The new engine saved data and then used it in a better way, including the ability to make dataflow a query foldable source making things faster for most tasks. But still it wasn’t perfect for very big amounts of data.
A New Way: Dataflow Gen2
Dataflow Gen2 is different. When you use it, it has its own place to store data. You can learn more here. This new way is better than the old ways like using CDM folders and Azure SQL DB-based alternatives.
The best thing about Dataflow Gen2 is that it can keep storage and calculations separate. You can save your results directly to more appropriate places like Fabric Lakehouse, Fabric Warehouse, and others. This flexibility allows for the use of optimized storage formats, such as delta tables which save data in the parquet file format. It also promotes collaborative data transformation by leveraging a diverse team’s capabilities, utilizing data Pipelines for ingestion and orchestration, and employing Dataflow Gen2 or Fabric Notebooks (Python, R, SQL, Scala).
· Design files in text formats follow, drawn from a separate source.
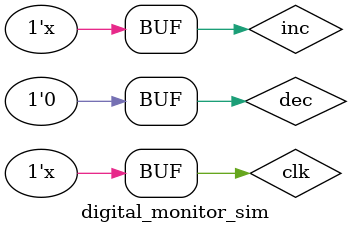
<source format=v>
`timescale 1ns / 1ps


module digital_monitor_sim;
reg clk=0;
wire [7:0] num;
wire [3:0] dig;
reg inc=0, dec=0;
always #10 clk = ~clk;
always #13 inc = ~inc;
digital_monitor uut(clk, inc, dec, num, dig);
endmodule

</source>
Best Practices with Dataflow Gen2
It’s crucial to understand that if you opt for an external destination using Dataflow Gen2, you’ll most likely want to disable staging for the majority, if not all, of your queries. This action transforms it exclusively into an extraction/transformation tool, moving away from its earlier storage container functionality. The primary benefit of using an external storage system over the dataflows’ inbuilt one is the ability to share data at a more granular level, instead of the workspace-level sharing used by both Dataflows Gen1 and Gen2. More on this can be explored here.
For those wanting to harness the innovations of Dataflow Gen2 while maintaining the dataflow as a storage container, it’s recommended to enable staging on all shareable queries, since only the staged queries appears as tables when you use dataflow as a storage container.
A Comparative Analysis
To put things into perspective, consider my experience with a Dataflow Gen1 containing 140 million rows. I needed to apply a filter, reducing the data to approximately 12 million rows. This uses the Dataflow Gen1 enhanced compute, since the source is a Gen1.
This straightforward filter operation ranged between 2.5 to 3.5 hours. However, switching the storage location of the original unfiltered 140 million row to a Fabric Lakehouse and connecting a Dataflow Gen2 reduced this time to a mere 2.5 to 3.5 minutes! Opting for a Dataflow Gen2 storage location (with staging enabled) further decreased this duration to 2.5 to 3 minutes.
The evolution of data management and sharing tools has always been toward optimization and efficiency. As demonstrated, the transition from Dataflow Gen1 to Gen2 has brought about remarkable improvements in data processing times for large data volumes. You should pay attention, though, that the best practices of Dataflows Gen2 are different. The main difference is the decision you have to make about using the Dataflow as a data-sharing container or not. Since you can still only share Dataflows at the workspace level, you should transition to use Dataflows only as an extraction and transformation item.